Per essere aiutati a perdonare vi racconto una favola: Un giorno un saggio diede al discepolo un sacco vuoto e un cesto di patate. “Pensa a tutte le persone che hanno fatto o detto qualcosa contro di te, specialmente quelle che non riesci a perdonare. Per ciascuna, scrivi il nome su una patata e mettila nel sacco“. Il discepolo pensò ad alcune persone e rapidamente il suo sacco si riempì di patate. “Porta con te il sacco, dovunque vai, per una settimana” disse il saggio. “Poi ne parleremo“. Inizialmente il discepolo non pensò alla cosa. Portare il sacco non era particolarmente gravoso. Ma dopo un pò, divenne sempre più un gravoso fardello. Sembrava che fosse sempre più faticoso portarlo, anche se il suo peso rimaneva invariato. Dopo qualche giorno, il sacco cominciò a puzzare. Le patate marce emettevano un odore acre. Non era solo faticoso portarlo, era anche sgradevole. Finalmente la settimana terminò. Il saggio domandò al discepolo: “Non hai nessuna riflessione sulla cosa?“. “Sì Maestro” rispose il discepolo: “Quando siamo incapaci di perdonare gli altri, portiamo sempre con noi emozioni negative, proprio come queste patate. Questa negatività diventa un fardello per noi, e dopo un pò, peggiora.” E il Maestro disse: “Sì, questo è esattamente quello che accade quando si coltiva il rancore. Allora, come possiamo alleviare questo fardello?“. Il discepolo rispose: “Dobbiamo sforzarci di perdonare“. Il maestro commentò: “Perdonare qualcuno equivale a togliere una patata dal sacco. Quante persone per cui provavi rancore sei capace di perdonare?“. “Ci ho pensato molto, Maestro” disse il discepolo. “Mi è costata molta fatica, ma ho deciso di perdonarli tutti“.
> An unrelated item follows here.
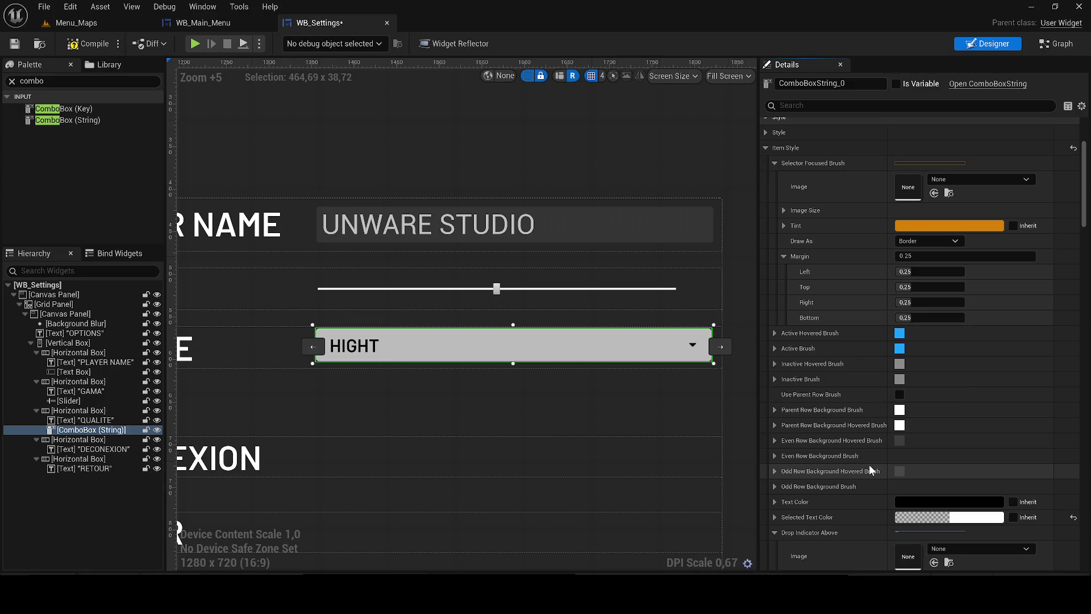
{"action": "scroll", "coordinate": [864, 465], "scroll_direction": "down", "scroll_amount": 4}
Sicuramente questo discepolo ha trovato un modo per stare bene e per vivere bene, e, a sua volta, sarà diventato un maestro. Il Maestro che può insegnare a tutti i maestri del mondo, Gesù ci ha detto anche una cifra di questo perdono: “settanta volte sette”. Mi pare faccia 490, questo per dire che non ci devono essere limiti e confini al perdono. E se mi chiedete “perché?”, la risposta è semplicissima: perché Dio si comporta così con noi. Perdona, cioè ci rimette in una vita nuova tutte le volte che glielo chiediamo, fossero anche settantamila volte sette.
Adesso lasciatemi dire una cosa ai vostri papà e mamme: aiutate i vostri figli a tenere limpida ed efficiente la coscienza. Insegnate loro a chiamare le cose con il loro nome: il bene è bene ed il male è male, non conviene barare, ci perdiamo tutti. Trasmettete loro anche quell’umiltà, che è una vera e propria grandezza, che ci fa riconoscere quando abbiamo sbagliato, e ci porta a chiedere scusa. Non ci accada, quando siamo nel torto, di pretendere la ragione, magari solo perché riusciamo a gridare un po’ più forte. Un proverbio cinese dice che l’uomo veramente forte, non è quello capace di vincere mille nemici, ma quello capace di vincere se stesso. E, soprattutto, aiutate i vostri bimbi a ricordare che noi abbiamo un buon pastore, che si chiama Gesù, e tutte le volte che ci capita di essere una pecorella smarrita, Lui è sempre pronto a lasciare le 99 pecore nell’ovile del Padre, per venire in soccorso di chi si è perduto, e quando ci ha ritrovati, l’unica cosa che gli interessa fare è la festa per la salvezza ritrovata.
Con questi sentimenti e atteggiamenti viviamo il tempo dell’attesa della prima Confessione, e preghiamo che la grazia del Risorto, dia luce, calore, energia al nostro oggi e al nostro domani.
Dio vi benedica, Don Samuele.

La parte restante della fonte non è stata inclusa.